I’ve been thinking about what flash mobs do for and to those watching and about how two of the primary characteristics of God’s gifts are 1.) their inherent goodness and 2.) the way they encourage goodness in us. It is very hard to leave a flash mob unchanged in any way.

 

I’ve been thinking about how many flash mobs are expansive, starting with just one or two participants and then quickly growing to include dozens, even hundreds, and sometimes thousands of people. Some, like the one I encountered, actively encouraged participation from spectators. Whatever goodness we think the Christmas season signifies—hope, love, comfort, peace—surely it is meant to grow as we give and receive in relationship with each other.

 

I’ve been thinking about how, when flash mobs end, the participants typically walk away as though nothing at all had happened, as abrupt a return to the way things were as the performance was a disruption from them. Likewise, we are quick to return to business as usual after Christmas, and while participating in the extended celebration until Epiphany might delay that return somewhat, it must happen sometime. After we glimpse the extraordinary, we can worry that we have had our allotment of wonder and that everything afterward will be mundane by comparison.

 

Epiphany reminds us that even after the most stunning thing we could fathom—the divine becoming human—we should expect more. My experience in May of 2024 may have checked off my final life goal on my list, but if anything, it reminds me of the profound truth that flash mobs demonstrate: any place full of any people might be on the brink of something spectacular. And if I believe, as I do, that everyone has some spark of divinity in them, I must expect and look for God’s presence whenever I interact with anyone.

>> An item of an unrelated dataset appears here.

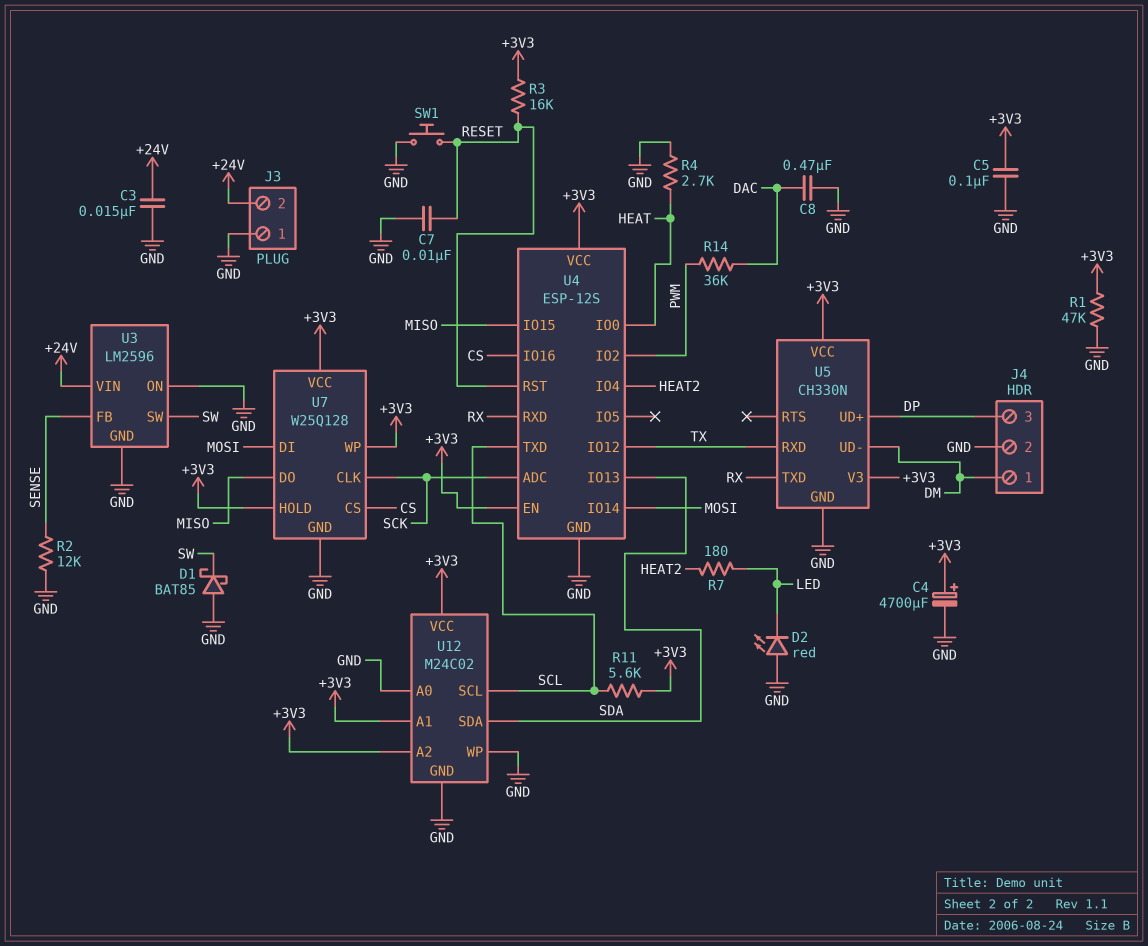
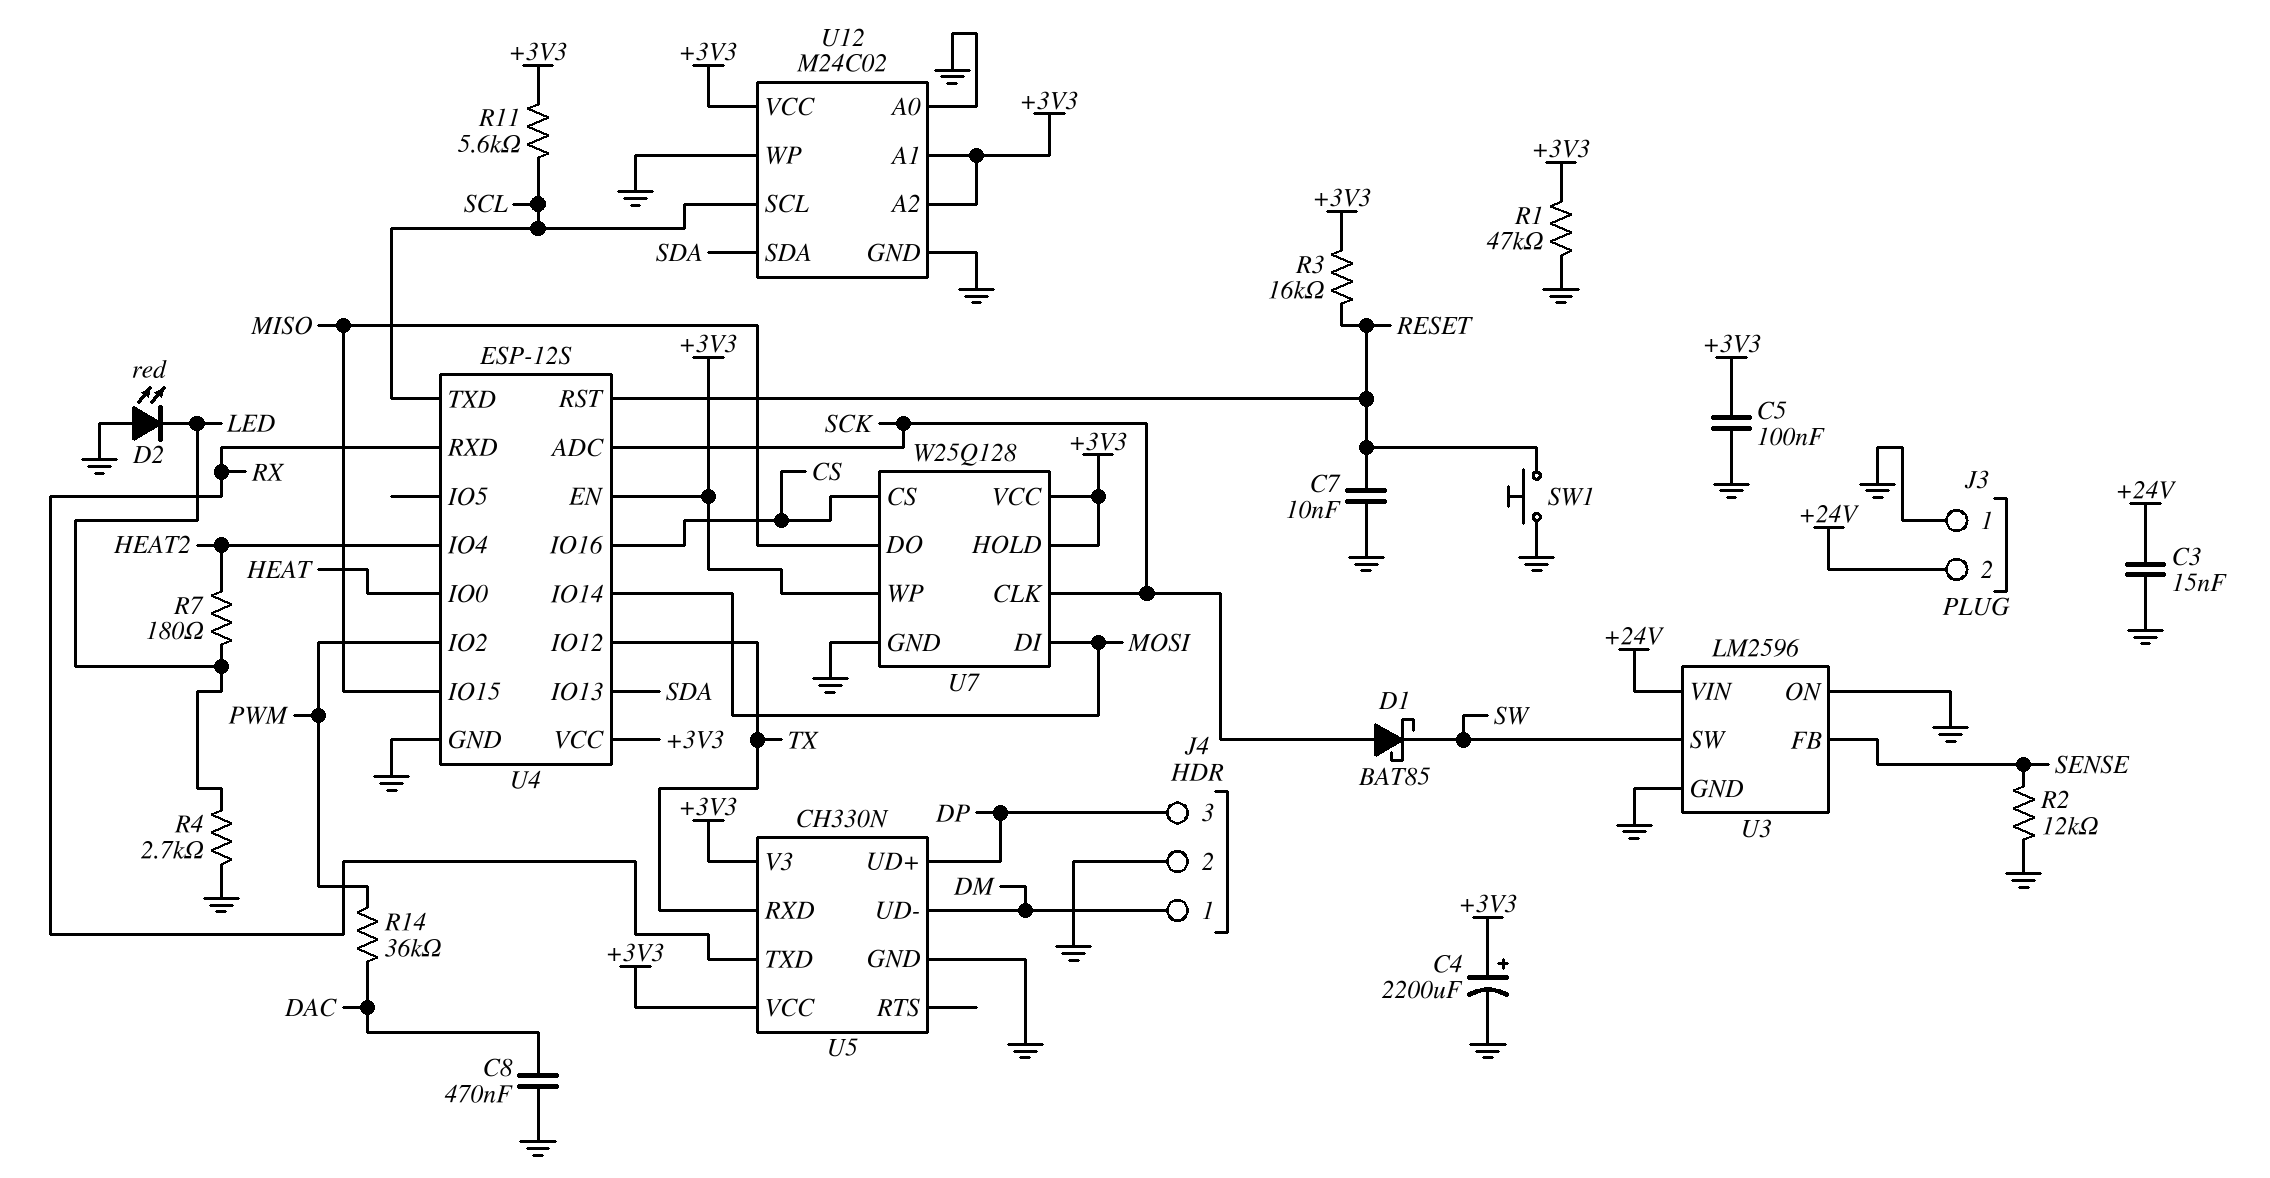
C4: 4700uF (plus +3V3, minus GND) -> 2200uF (plus +3V3, minus GND)
D1: schottky BAT85 (A GND, K SW) -> schottky BAT85 (A SCK, K SW)
R4: 2.7k (GND, HEAT) -> 2.7k (GND, LED)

In other words, knowing that at any given moment, a random stranger might be about to burst into an elaborate dance—partly as a gift to me and others—keeps my soul in shape.

 

Finally, I’ve been thinking about how flash mobs and the Christmas season both can challenge us to consider how we are gracing those around us with our talents, time, and imaginations. And this year, I’m realizing I need this dual challenge just as much, maybe more, after Christmas as I do before: how can I go into the next few weeks and months, as the decorations come down and routines go back to normal, expecting to encounter God in others and being open to God using me to serve others? Or, put another way, how can I internalize the well-known quote from St. Teresa of Ávila my pastor shared in church today:

Christ has no body but yours,
No hands, no feet on earth but yours,
Yours are the eyes with which he looks
Compassion on this world,
Yours are the feet with which he walks to do good,
Yours are the hands, with which he blesses all the world.

 

I’m not saying that you should go out and initiate a flash mob (to be clear, I’m not not saying that either!!). But what can you do to live in anticipation of astonishment even as your daily life plods on? And what can you do to give others reason to hope for the same from you?

 

For those who celebrate, Merry Christmas and Happy Epiphany (Hapiphany?), and to everyone, may 2025 be a year when goodness and joy spreads like… well, I’m sure you’ve gotten the picture by now. 😊

 

Sarah/Mouse

 

Ps: In case you are unfamiliar with flash mobs and would like to get a taste for them, here are some ones that I (and a lot of the internet) like:

 

  • Ode to Joy: My favorite. I dare you to watch this without tearing up a little.
  • Circle of Life: Can you imagine a more magical subway ride? The answer is no. No, you cannot.
  • Hallelujah Chorus: If you’re still in a festive mood and/or really like food courts.
  • Glee medley: This is one of several medleys that flash mobbers did using songs from the show Glee in various locations around Seattle. I especially like how this one includes so many people who are so clearly having a good time together.
  • Ohio State Union: A fun one for any OSU fans.